= EXERCISE =
Search for the word "right" in the entries. Each line that holds it should be copied.

........

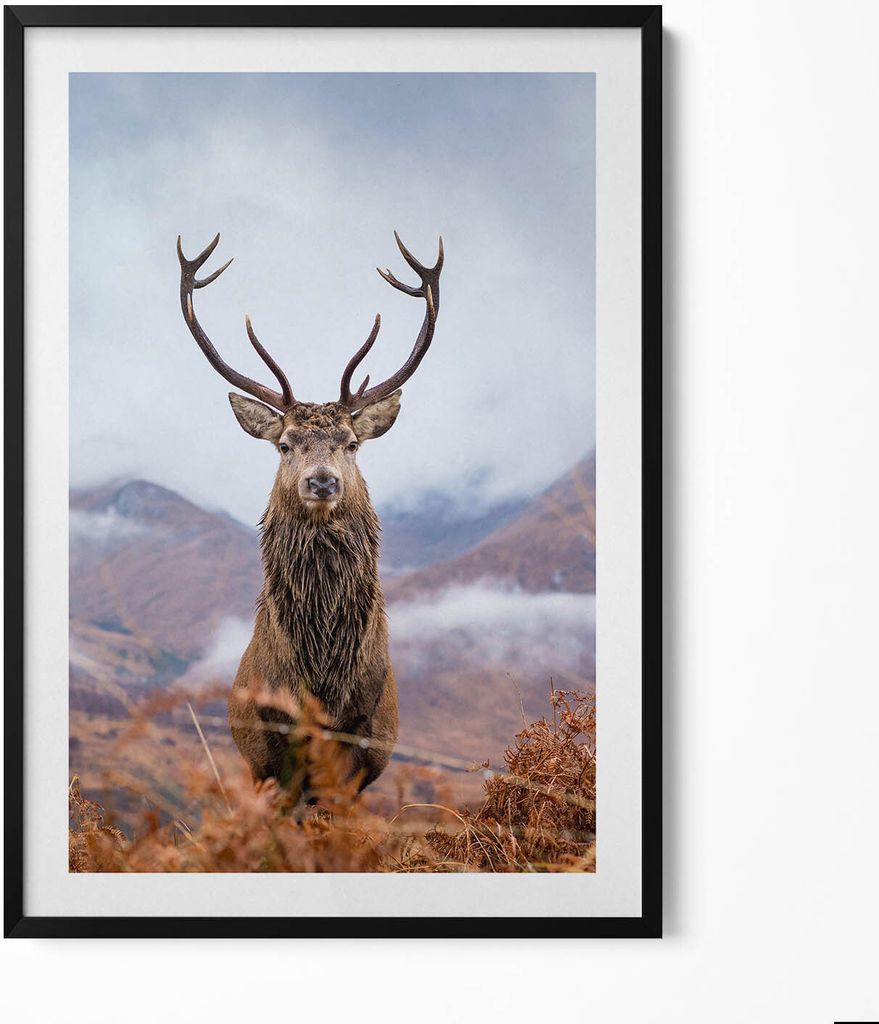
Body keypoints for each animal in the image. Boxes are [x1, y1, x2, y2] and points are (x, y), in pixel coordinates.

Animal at [176, 231, 443, 799]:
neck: (322, 679)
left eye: (351, 444)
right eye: (284, 444)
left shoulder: (360, 743)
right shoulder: (271, 746)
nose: (322, 481)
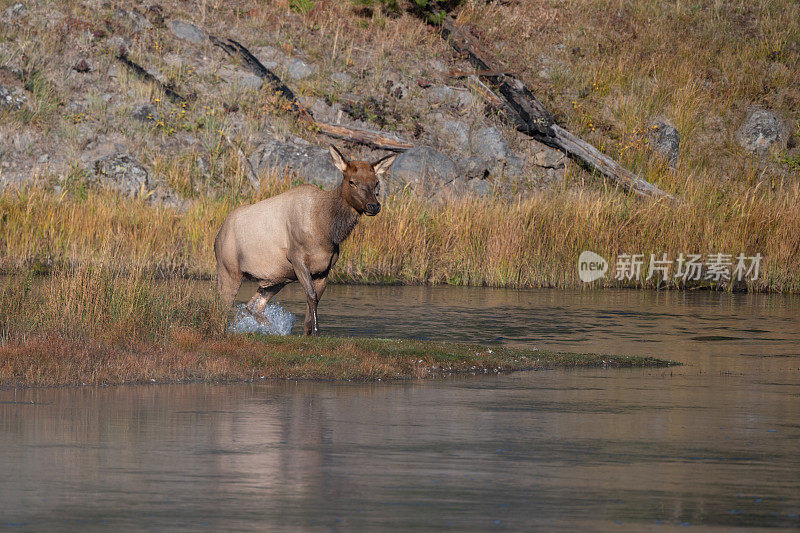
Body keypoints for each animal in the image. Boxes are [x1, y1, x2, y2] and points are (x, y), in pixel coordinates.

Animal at [216, 145, 396, 334]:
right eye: (352, 181)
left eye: (376, 182)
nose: (373, 206)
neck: (327, 231)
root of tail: (219, 231)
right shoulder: (297, 259)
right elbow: (311, 296)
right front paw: (316, 331)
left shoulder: (324, 270)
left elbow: (314, 302)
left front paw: (307, 333)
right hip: (228, 269)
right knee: (222, 304)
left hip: (276, 278)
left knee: (253, 305)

........

= TASK SOLUTION =
right eye: (284, 444)
right shoulder: (271, 746)
right eye: (352, 181)
right shoulder: (297, 259)
right elbow: (311, 296)
right front paw: (316, 331)
right hip: (228, 269)
right knee: (222, 304)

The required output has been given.